"You are not polite, young man," said the minister. "The sermons have been pronounced excellent by the very best judges, but I was right in supposing that you would not care to listen to forty of the best sermons ever preached! Six of Hollands be it then, lad, and put in the auld place—I shall see that the clerk is duly paid to hold his tongue! Whom God hath joined, let no man put asunder! I nearly forgot, and indeed it is in nowise necessary, being but a Popish formula. Guid nicht to ye, and mind the Hollands!"


CHAPTER XXXVI

STIFF-NECKED AND REBELLIOUS

The breeze quickened from the south. The lugger sped through the water, and Stair Garland still sat dazed. Never had any man felt such a fool. Here he was firmly and legally wedded, and he dare not even address a word to his bride. He had spoken no syllable of gladness or affection—triple dolt—quadruple fool—prize-winner among idiots! He had nothing to say—he could say nothing. Nor was it the presence of a third person which prevented him. Perhaps, rather, something in Patsy's eye, and, though that he would not acknowledge, a lurking grimness in the smile about the wicks of Godfrey's mouth.

It was not courage that Stair lacked—only everything about Patsy awed him. He did not yet understand her. The whys and the wherefores of her actions were still completely dark to him.

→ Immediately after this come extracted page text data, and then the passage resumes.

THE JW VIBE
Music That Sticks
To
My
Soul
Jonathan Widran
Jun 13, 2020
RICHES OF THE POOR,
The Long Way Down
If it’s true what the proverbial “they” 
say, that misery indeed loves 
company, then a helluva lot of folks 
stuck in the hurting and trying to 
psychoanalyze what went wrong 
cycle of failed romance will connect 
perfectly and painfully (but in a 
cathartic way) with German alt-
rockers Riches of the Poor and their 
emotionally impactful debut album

But Patsy was not a young woman to wrap up her mind. When she had anything to say, she said it. So after they had turned about and were beating up against wind and tide for their island, under the lee of which they had been laid to all the afternoon, she vouchsafed an explanation—or at least as much of a vindication as Patsy ever permitted herself.

"Stair Garland," she said, "listen to me; and you, Godfrey McCulloch, take that Satanic leer off your face. You have no idea how unattractive it makes you look! You should be framed and hung up to frighten naughty children.

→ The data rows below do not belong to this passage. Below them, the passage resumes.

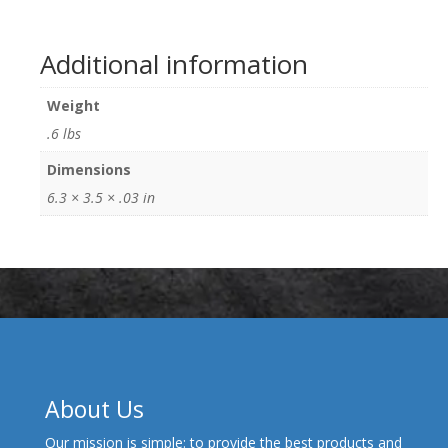
Additional information
Weight
.6 lbs
Dimensions
6.3 × 3.5 × .03 in
About Us
Our mission is simple: to provide the best products and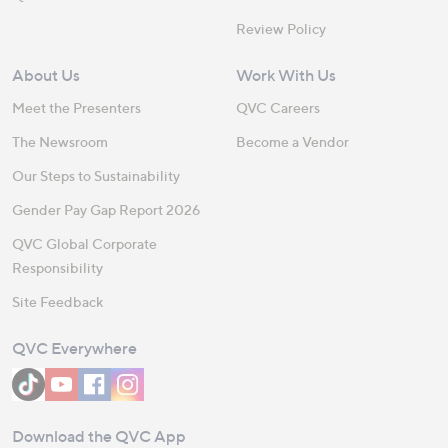
Review Policy
About Us
Work With Us
Meet the Presenters
QVC Careers
The Newsroom
Become a Vendor
Our Steps to Sustainability
Gender Pay Gap Report 2026
QVC Global Corporate
Responsibility
Site Feedback
QVC Everywhere
Download the QVC App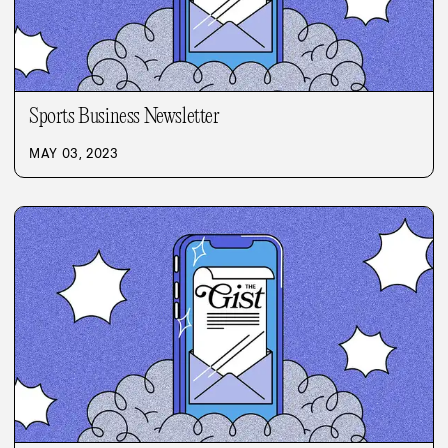
Sports Business Newsletter
MAY 03, 2023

"I am sick of being looked after. I am weary of being educated and leading-stringed and chaperoned. Now I am going to chaperon myself for ever and ever. I told father I should do this if he pestered me with his princesses. Stay me with flagons, comfort me with apples, for I am sick of coddling—I hate Hanover Lodge. I hate all the things Uncle Julian loves, except only some few books. I cannot even have little Miss Aline put over me. It is too cruel to tag her round after me, jigging this way and that like the skiff there in our wake. She was made and invented to abide at Ladykirk, and to rule over Eelen Young and the brass preserving-pans. Why, because I am a girl, should the poor lady be traiked all over the world in an agony of dispeace? So I married you, Stair. It is hard on you, I know. Being a gentleman you could not very well refuse when I asked you before the minister—"

Here Stair made an indefinite noise in his throat, which, if he could have spoken, would have been an eloquent statement-at-large of the state of his affections. He cursed himself for his imbecility. Louis Raincy, he felt sure, would have found the right thing to say—even the Poor Scholar—not to say any of the fine gentlemen whom Patsy had left behind in London. After all she had left them. That was one comfort. She had come to save him. But what in the name of the prince of darkness was that idiot of a Godfrey McCulloch grinning at? Surely there was nothing so absolutely strange about the situation. The man they had seen was a minister—the minister of a parish. He was in Geneva gown, and bands—such as they were. His session clerk was with him. The kirk register had been duly signed.